Deputy Governor Diwa C. Guinigundo of the Bangko Sentral ng Pilipinas (BSP) predicted that the country will receive another credit rating upgrade from renowned global rating agencies. He based the predictions on Moody’s (Investor Service) positive outlook. Guinigundo said positive reviews after Fitch’s visit in the country are also possible. He further noted that the Philippines is in a better position compared to other countries, particularly in Asia, with its lower debt spread.
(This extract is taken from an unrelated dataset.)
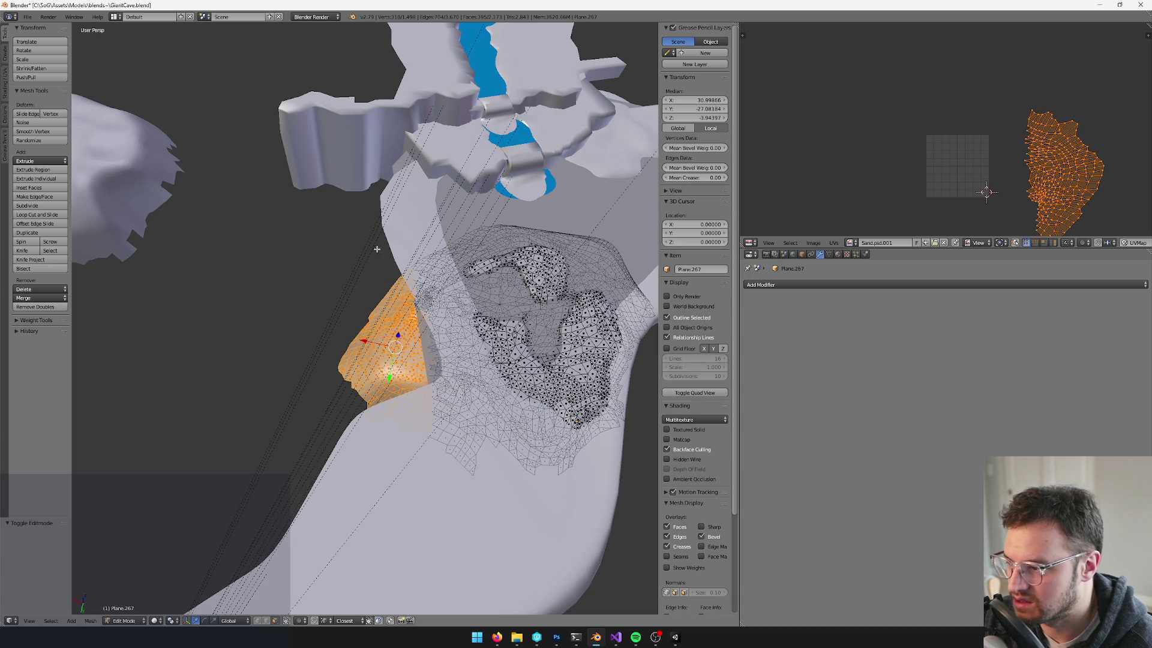
Delete the side patch faces and return to Object Mode
{"action": "key", "text": "x"}
{"action": "left_click", "coordinate": [421, 332]}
The lower debt spread could mean two things for the nation. First, it can be a key indicator that a positive upgrade is possible soon. Second, risks are lower in the Philippines because of its upright macroeconomic fundamentals.
He cited the improving debt-to-GDP ratios of the country in the last 10 years, and its stable current account and balance of payments create a strong foundation. It just shows that the Philippines, which was once one of the most indebted countries in Asia, has improved its liability management standing.
In 2005, debt-to-GDP ratio was at 68.5%. At the end of 2013, the government’s outstanding liabilities were at 49.2%.
Its Asian counterparts, however, didn’t fare well. Malaysia’s ratio increased to 54.8% during last year’s end from 42.1% in 2005. Thailand’s ratio also increased from 26% eight years ago to 32.2% at the end of 2013.